Embora a violência doméstica esteja presente em muitos lares, a vergonha, o medo, a dependência financeira/emocional da vítima, dentre outros fatores inibem a concretização da denúncia.
A proximidade do Dia Internacional da Mulher enfatiza também a necessidade da proteção a elas que, infelizmente, a sociedade ainda precisa se conscientizar e lutar. Segundo dados da 3ª Delegacia Regional de Polícia Civil de Campo Largo, somente em 2024 foram 598 medidas protetivas expedidas, o que fica em torno de 50 medidas protetivas por mês.
“Isso só as medidas protetivas, mas tem os demais casos envolvendo violência doméstica, como estupros, lesões, maus tratos. Considerando que este ano, de 2025, já temos 107 medidas protetivas solicitadas, então a média está em 54, mas ainda não terminou o mês de fevereiro – entrevista concedida em 26 de fevereiro. Os tipos de violência mais cometidos são: ameaça, injúria, lesão corporal leve e perseguição. Não é possível especificar em quais bairros mais ocorrem, pois geralmente vem mulheres de todas as regiões. Infelizmente, a tendência de chamar a Polícia Militar no momento em que o crime está ocorrendo e o registro do boletim de ocorrência se dá com as famílias mais humildes, pois as famílias ‘conhecidas’ ou com maior poder aquisitivo, muitas vezes, têm vergonha de levar o fato adiante”, explica Dra. Mariana Cantu, delegada da 3ª DRP.
------------
- [Exercício a]: Copie o trecho das entradas que vai do início até a linha que contém "americanos e adquirir", inclusive, substituindo "produtos agrícolas" por "bens agrícolas" sem alterar mais nada. Omita as imagens na resposta.
------------
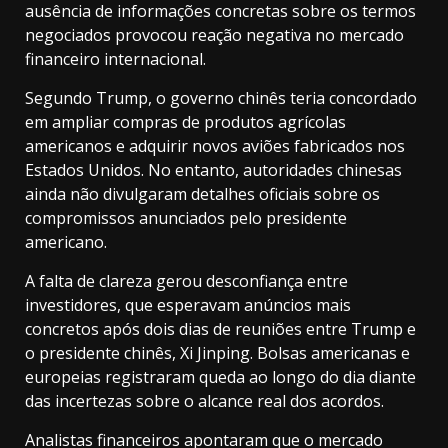
ausência de informações concretas sobre os termos
negociados provocou reação negativa no mercado
financeiro internacional.
Segundo Trump, o governo chinês teria concordado
em ampliar compras de produtos agrícolas
americanos e adquirir novos aviões fabricados nos
Estados Unidos. No entanto, autoridades chinesas
ainda não divulgaram detalhes oficiais sobre os
compromissos anunciados pelo presidente
americano.
A falta de clareza gerou desconfiança entre
investidores, que esperavam anúncios mais
concretos após dois dias de reuniões entre Trump e
o presidente chinês, Xi Jinping. Bolsas americanas e
europeias registraram queda ao longo do dia diante
das incertezas sobre o alcance real dos acordos.
Analistas financeiros apontaram que o mercado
------------
- [Exercício b]: De acordo com o texto sobre violência doméstica, quantas medidas protetivas a 3ª Delegacia Regional de Polícia Civil de Campo Largo expediu em 2024?

- [Resolução da tarefa a]:
ausência de informações concretas sobre os termos
negociados provocou reação negativa no mercado
financeiro internacional.
Segundo Trump, o governo chinês teria concordado
em ampliar compras de bens agrícolas
americanos e adquirir novos aviões fabricados nos

- [Resolução da tarefa b]: 598 medidas protetivas.